THE PROBLEM »
Every picture should be left out, but the lines below must be repeated exactly.

BEGIN GIVEN MATERIAL

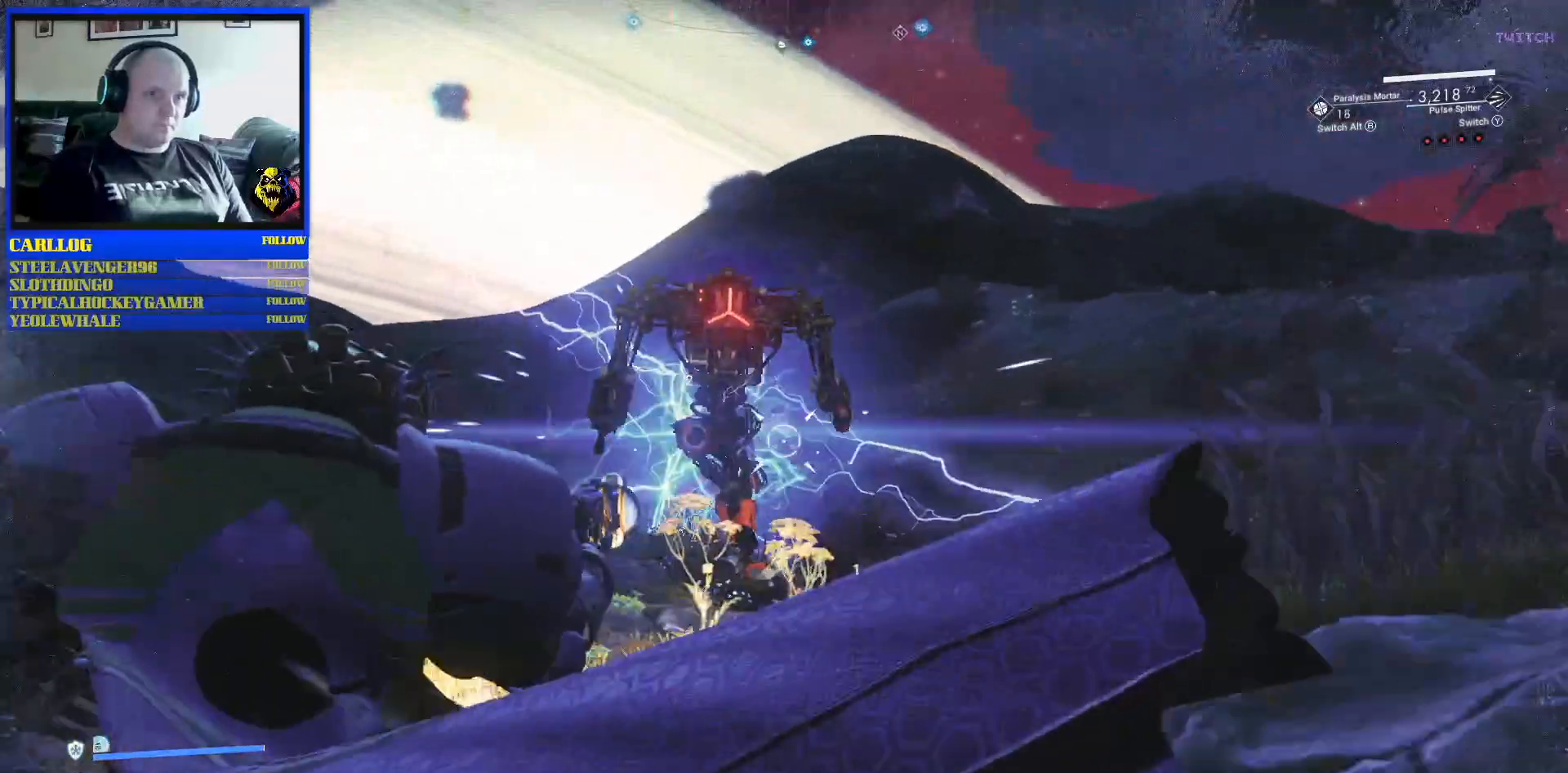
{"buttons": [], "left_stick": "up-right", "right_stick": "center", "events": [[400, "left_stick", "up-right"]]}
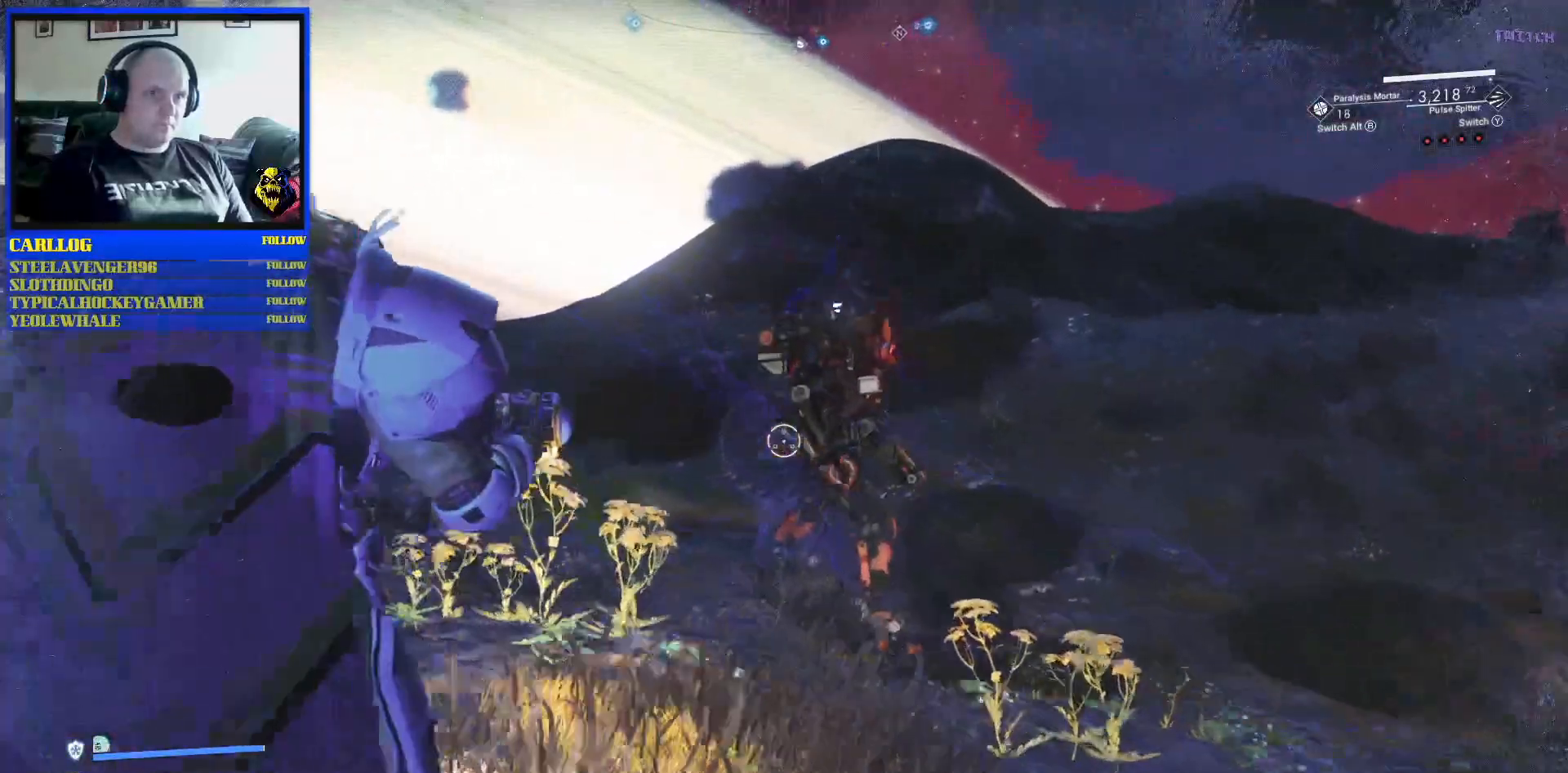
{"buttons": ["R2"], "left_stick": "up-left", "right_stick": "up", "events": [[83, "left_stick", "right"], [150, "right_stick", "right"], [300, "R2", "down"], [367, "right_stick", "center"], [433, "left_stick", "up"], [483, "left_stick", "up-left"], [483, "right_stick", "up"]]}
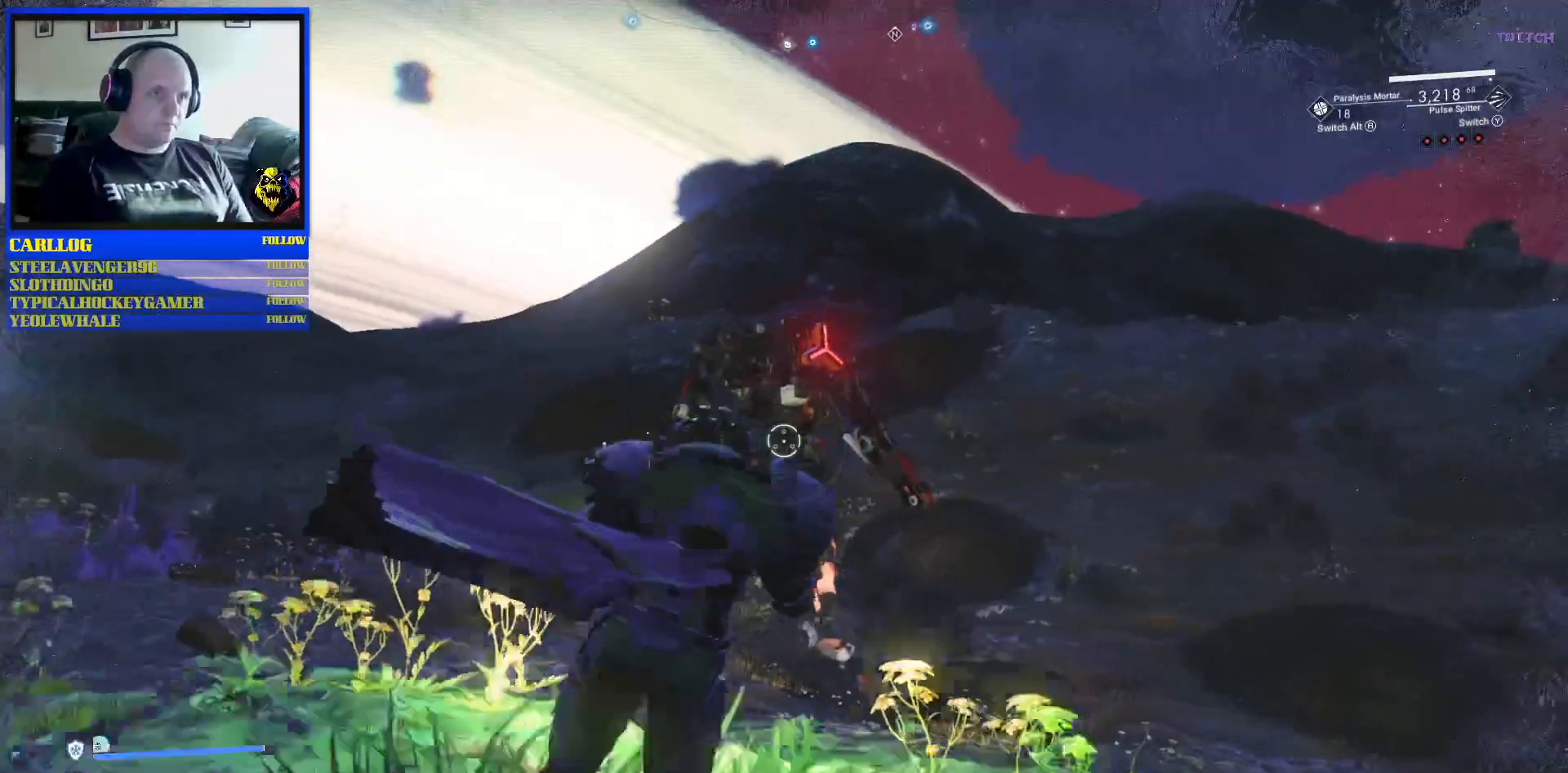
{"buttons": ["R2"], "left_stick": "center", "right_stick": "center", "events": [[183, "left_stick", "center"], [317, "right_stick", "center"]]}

END GIVEN MATERIAL

TASK RESULT »
{"buttons": [], "left_stick": "up-right", "right_stick": "center", "events": [[400, "left_stick", "up-right"]]}
{"buttons": ["R2"], "left_stick": "up-left", "right_stick": "up", "events": [[83, "left_stick", "right"], [150, "right_stick", "right"], [300, "R2", "down"], [367, "right_stick", "center"], [433, "left_stick", "up"], [483, "left_stick", "up-left"], [483, "right_stick", "up"]]}
{"buttons": ["R2"], "left_stick": "center", "right_stick": "center", "events": [[183, "left_stick", "center"], [317, "right_stick", "center"]]}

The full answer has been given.